**Task to carry out**
Every entry below must be transcribed exactly, with no line missing.

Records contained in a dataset
══════════════════════════════

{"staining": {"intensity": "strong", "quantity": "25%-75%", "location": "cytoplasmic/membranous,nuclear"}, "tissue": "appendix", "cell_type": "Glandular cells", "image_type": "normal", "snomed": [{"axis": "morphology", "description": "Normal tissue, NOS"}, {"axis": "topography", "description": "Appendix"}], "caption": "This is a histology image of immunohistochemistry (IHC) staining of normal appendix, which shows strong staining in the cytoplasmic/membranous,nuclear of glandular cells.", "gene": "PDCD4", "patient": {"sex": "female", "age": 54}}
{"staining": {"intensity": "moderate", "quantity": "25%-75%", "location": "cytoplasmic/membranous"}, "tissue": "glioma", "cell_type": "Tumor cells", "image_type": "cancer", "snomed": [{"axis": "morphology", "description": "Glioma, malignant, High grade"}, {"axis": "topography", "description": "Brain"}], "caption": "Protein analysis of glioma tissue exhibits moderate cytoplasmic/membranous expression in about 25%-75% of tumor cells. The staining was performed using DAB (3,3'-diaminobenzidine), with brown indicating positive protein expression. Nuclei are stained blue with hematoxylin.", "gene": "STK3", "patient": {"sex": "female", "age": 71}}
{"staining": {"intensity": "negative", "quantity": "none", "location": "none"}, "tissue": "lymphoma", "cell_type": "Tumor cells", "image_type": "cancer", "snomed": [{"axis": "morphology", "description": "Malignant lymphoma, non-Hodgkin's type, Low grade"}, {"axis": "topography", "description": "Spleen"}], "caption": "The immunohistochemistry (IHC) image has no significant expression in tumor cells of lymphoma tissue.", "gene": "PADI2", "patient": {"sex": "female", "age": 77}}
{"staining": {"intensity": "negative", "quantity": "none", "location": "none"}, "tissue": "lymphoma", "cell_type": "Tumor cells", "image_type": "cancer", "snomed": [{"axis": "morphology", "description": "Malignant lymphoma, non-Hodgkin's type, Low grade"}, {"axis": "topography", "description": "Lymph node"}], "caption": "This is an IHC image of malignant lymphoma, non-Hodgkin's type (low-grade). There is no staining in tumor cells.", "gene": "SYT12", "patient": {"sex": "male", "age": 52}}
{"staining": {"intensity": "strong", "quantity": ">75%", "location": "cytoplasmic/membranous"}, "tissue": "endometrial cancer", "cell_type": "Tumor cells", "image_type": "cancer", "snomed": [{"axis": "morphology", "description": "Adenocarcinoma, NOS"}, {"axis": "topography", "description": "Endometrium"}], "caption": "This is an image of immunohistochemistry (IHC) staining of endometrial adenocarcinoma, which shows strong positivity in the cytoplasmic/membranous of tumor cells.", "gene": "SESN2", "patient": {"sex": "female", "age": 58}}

══════════════════════════════

**Result below**
{"staining": {"intensity": "strong", "quantity": "25%-75%", "location": "cytoplasmic/membranous,nuclear"}, "tissue": "appendix", "cell_type": "Glandular cells", "image_type": "normal", "snomed": [{"axis": "morphology", "description": "Normal tissue, NOS"}, {"axis": "topography", "description": "Appendix"}], "caption": "This is a histology image of immunohistochemistry (IHC) staining of normal appendix, which shows strong staining in the cytoplasmic/membranous,nuclear of glandular cells.", "gene": "PDCD4", "patient": {"sex": "female", "age": 54}}
{"staining": {"intensity": "moderate", "quantity": "25%-75%", "location": "cytoplasmic/membranous"}, "tissue": "glioma", "cell_type": "Tumor cells", "image_type": "cancer", "snomed": [{"axis": "morphology", "description": "Glioma, malignant, High grade"}, {"axis": "topography", "description": "Brain"}], "caption": "Protein analysis of glioma tissue exhibits moderate cytoplasmic/membranous expression in about 25%-75% of tumor cells. The staining was performed using DAB (3,3'-diaminobenzidine), with brown indicating positive protein expression. Nuclei are stained blue with hematoxylin.", "gene": "STK3", "patient": {"sex": "female", "age": 71}}
{"staining": {"intensity": "negative", "quantity": "none", "location": "none"}, "tissue": "lymphoma", "cell_type": "Tumor cells", "image_type": "cancer", "snomed": [{"axis": "morphology", "description": "Malignant lymphoma, non-Hodgkin's type, Low grade"}, {"axis": "topography", "description": "Spleen"}], "caption": "The immunohistochemistry (IHC) image has no significant expression in tumor cells of lymphoma tissue.", "gene": "PADI2", "patient": {"sex": "female", "age": 77}}
{"staining": {"intensity": "negative", "quantity": "none", "location": "none"}, "tissue": "lymphoma", "cell_type": "Tumor cells", "image_type": "cancer", "snomed": [{"axis": "morphology", "description": "Malignant lymphoma, non-Hodgkin's type, Low grade"}, {"axis": "topography", "description": "Lymph node"}], "caption": "This is an IHC image of malignant lymphoma, non-Hodgkin's type (low-grade). There is no staining in tumor cells.", "gene": "SYT12", "patient": {"sex": "male", "age": 52}}
{"staining": {"intensity": "strong", "quantity": ">75%", "location": "cytoplasmic/membranous"}, "tissue": "endometrial cancer", "cell_type": "Tumor cells", "image_type": "cancer", "snomed": [{"axis": "morphology", "description": "Adenocarcinoma, NOS"}, {"axis": "topography", "description": "Endometrium"}], "caption": "This is an image of immunohistochemistry (IHC) staining of endometrial adenocarcinoma, which shows strong positivity in the cytoplasmic/membranous of tumor cells.", "gene": "SESN2", "patient": {"sex": "female", "age": 58}}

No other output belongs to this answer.